A Liberal Education at Bowdoin College
In 1906, Bowdoin's president, William DeWitt Hyde, wrote "The Offer of the College":
President Barry Mills ’72
To be at home in all lands and all ages;
to count Nature a familiar acquaintance,
and Art an intimate friend;
to carry the keys of the world's library in your pocket,
and feel its resources behind you in whatever task you undertake;
to make hosts of friends...who are to be leaders in all walks of life;
to lose yourself in generous enthusiasms and cooperate with others for common ends –
this is the offer of the college for the best four years of your life.
This offer spelled out a vision of the aspirations of a liberal education appropriate to the early 20th century. Many elements of it still have currency one hundred years later. At the beginning of the 21st century, a vastly changed College in a dramatically altered world provides a related but expanded offer – of intellectual challenge and personal growth in the context of an active and engaged learning community closely linked to the social and natural worlds.

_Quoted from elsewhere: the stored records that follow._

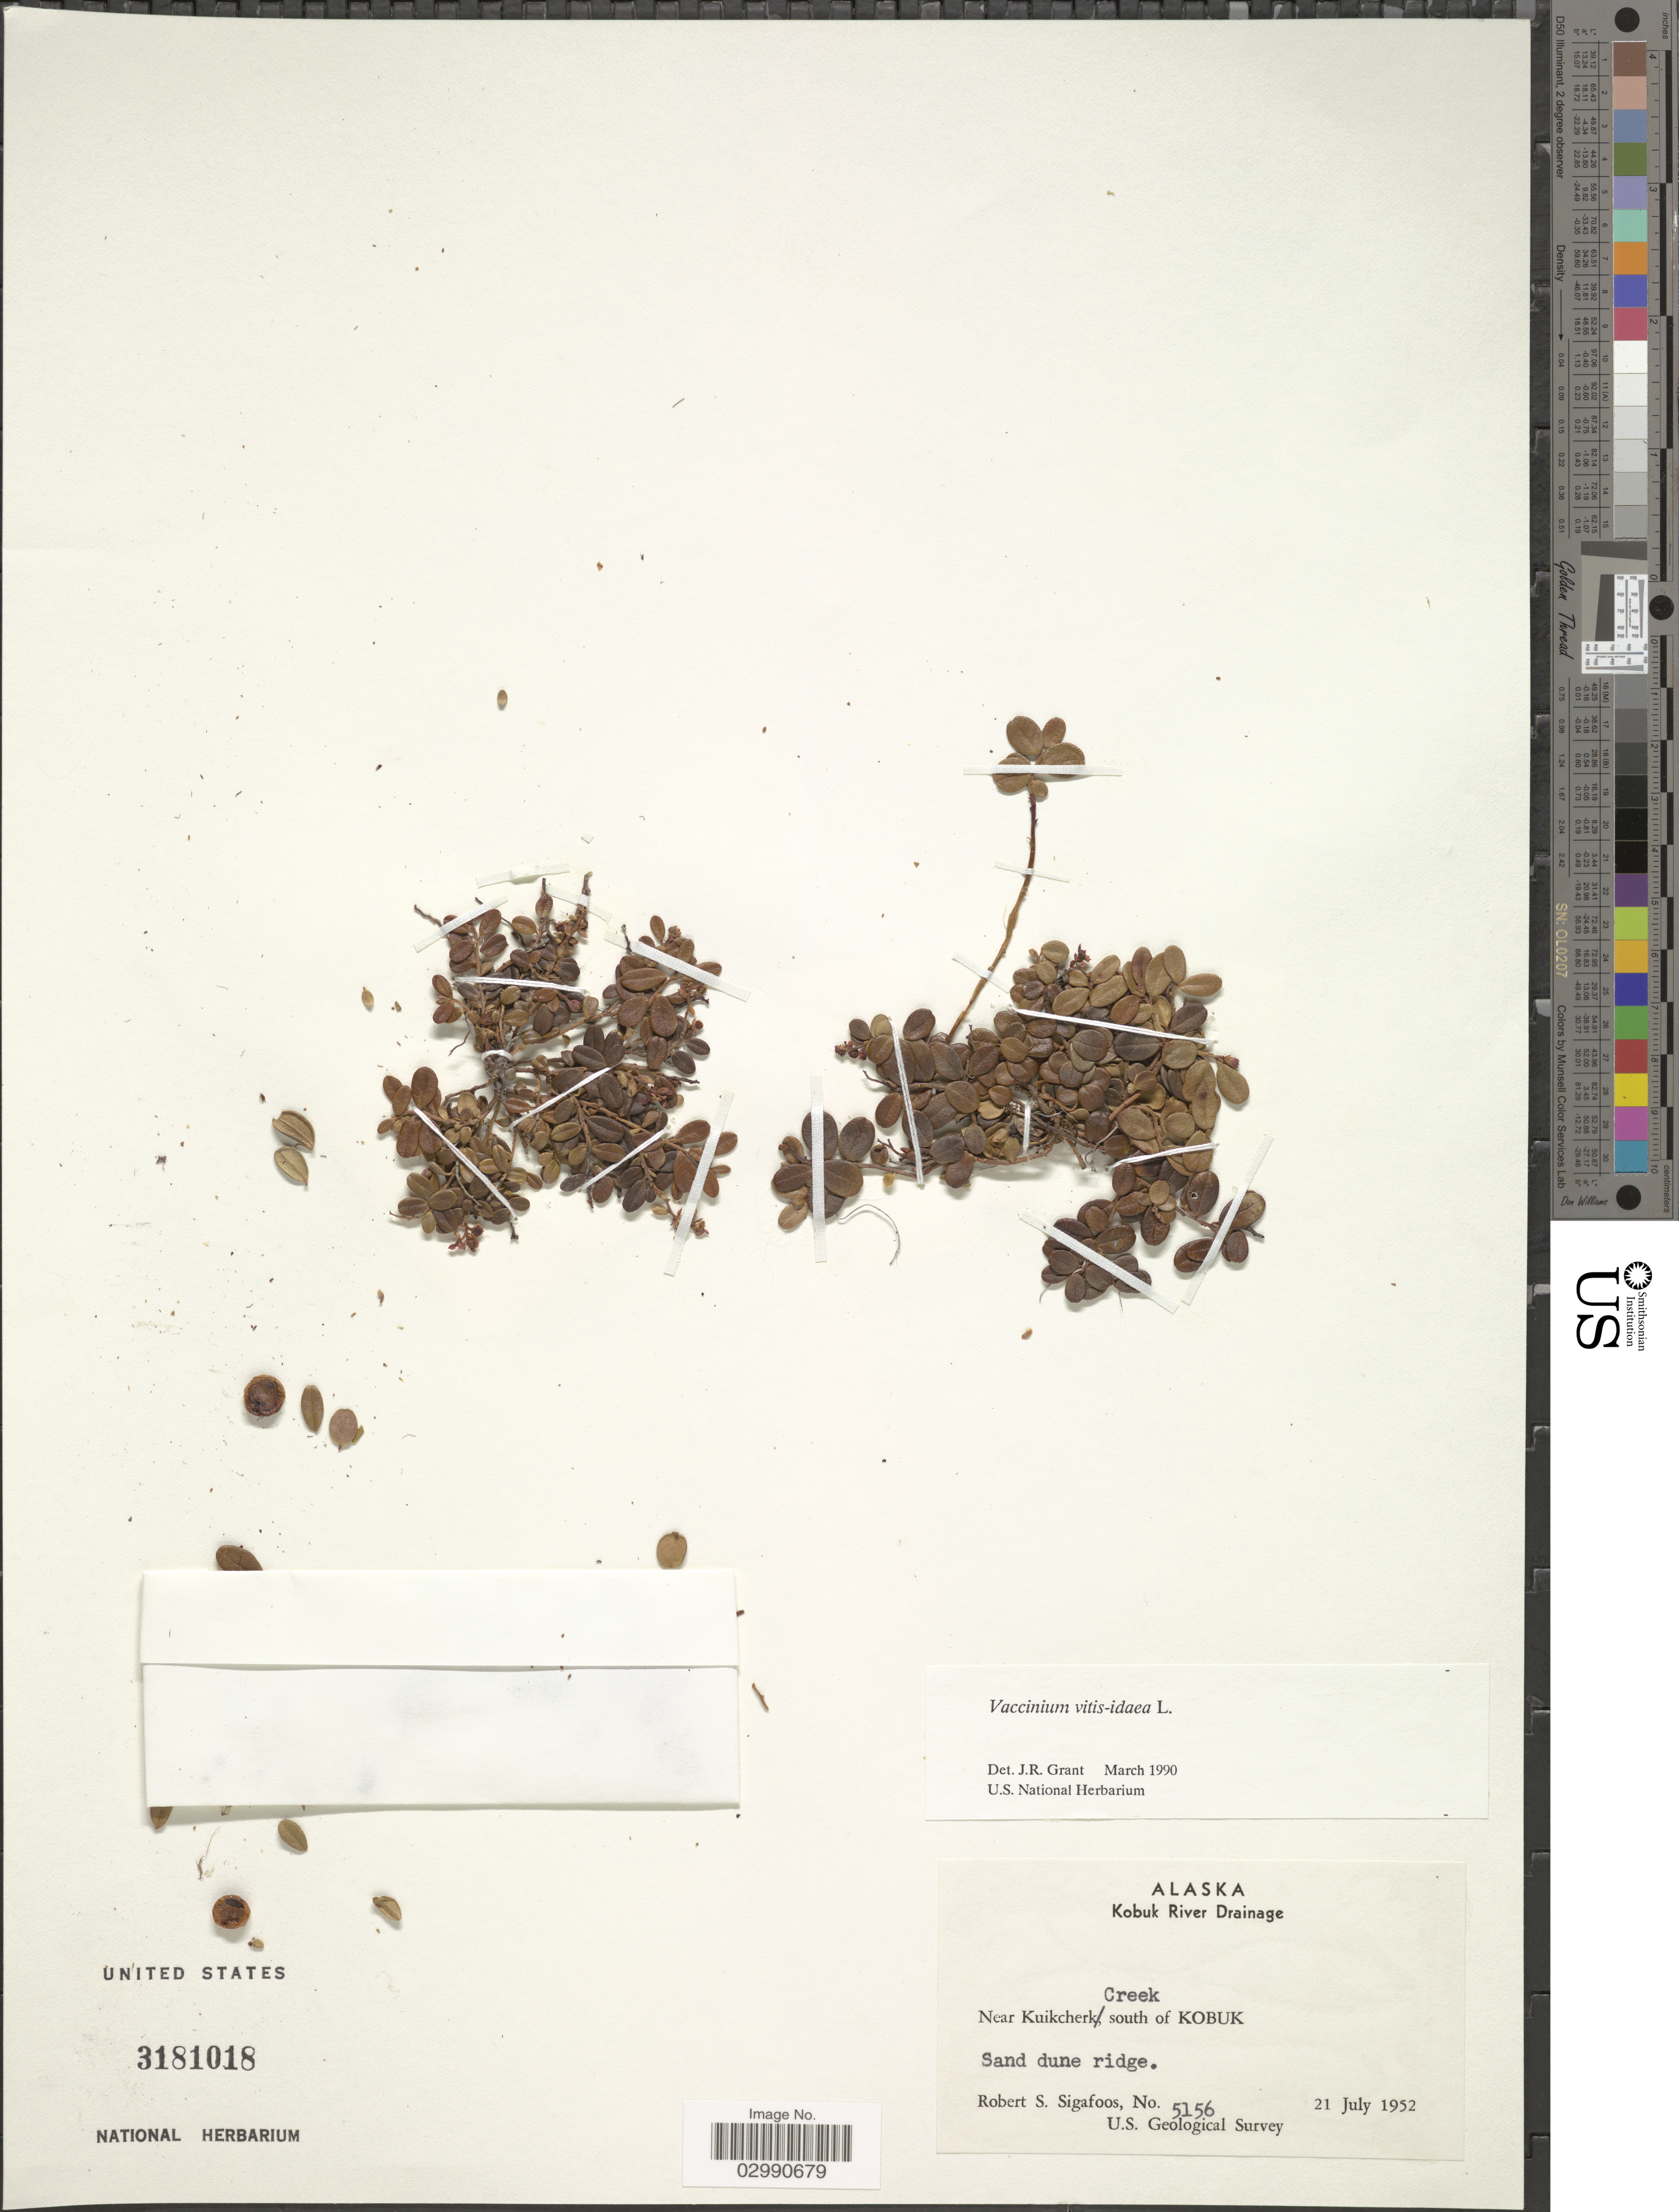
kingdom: Plantae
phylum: Tracheophyta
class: Magnoliopsida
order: Ericales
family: Ericaceae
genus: Vaccinium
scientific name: Vaccinium vitis-idaea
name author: L.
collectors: R. Sigafoos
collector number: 5156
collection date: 1952-07-21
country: United States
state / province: Alaska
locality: Kobuk River Drainage, Near Kuikcherk Creek, south of Kobuk.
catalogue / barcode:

A liberal education cultivates the mind and the imagination; encourages seeking after truth, meaning, and beauty; awakens an appreciation of past traditions and present challenges; fosters joy in learning and sharing that learning with others; supports taking the intellectual risks required to explore the unknown, test new ideas and enter into constructive debate; and builds the foundation for making principled judgments. It hones the capacity for critical and open intellectual inquiry – the interest in asking questions, challenging assumptions, seeking answers, and reaching conclusions supported by logic and evidence. A liberal education rests fundamentally on the free exchange of ideas – on conversation and questioning – that thrives in classrooms, lecture halls, laboratories, studios, dining halls, playing fields, and dormitory rooms. Ultimately, a liberal education promotes independent thinking, individual action, and social responsibility
Since its opening in 1802, Bowdoin has understood the obligation to direct liberal education toward the common good. In the 21st century, that obligation is stronger than ever. The challenge of defining a “common good” and acting on it is highlighted, however, in an interconnected world of widely varied cultures, interests, resources, and power. To prepare students for this complexity, a liberal education must teach about differences across cultures and within societies. At the same time, it should help students understand and respect the values and implications of a shared natural world and human heritage. By doing so, a liberal education will challenge students to appreciate and contend with diversity and the conflicts inherent in differing experiences, perspectives and values at the same time that they find ways to contribute to the common project of living together in the world.
Although a liberal education is not narrowly vocational, it provides the broadest grounding for finding a vocation by preparing students to be engaged, adaptable, independent, and capable citizens.A student in a residential liberal arts college is removed from many of the immediate responsibilities of daily adult life, making the four years of education extraordinarily privileged ones. Such an education, however, must engage that world -- both contemporary and historical, both local and global. This engagement comes through individual and group research, service-learning, volunteer activities, summer internships, off campus study and more.
The success of a Bowdoin education is evident in the capacity of graduates to be informed and critically analytic readers of texts, evidence and conclusions; to be able to construct a logical argument; to communicate in writing and speaking with clarity and self-confidence; to understand the nature of artistic creation and the character of critical aesthetic judgment; to have the capacity to use quantitative and graphical presentations of information critically and confidently; and to access, evaluate, and make effective use of information resources in varied forms and media. These fundamental capacities serve as crucial supports for a commitment to active intellectual inquiry -- to taking independent and multi-faceted approaches to solving complex problems; knowing how to ask important and fruitful questions and to pursue answers critically and effectively; sharing in the excitement of discovery and creativity; and being passionately committed to a subject of study. Graduates should thus have the ability to engage competing views critically, to make principled judgments that inform their practice, and to work effectively with others as informed citizens committed to constructing a just and sustainable world.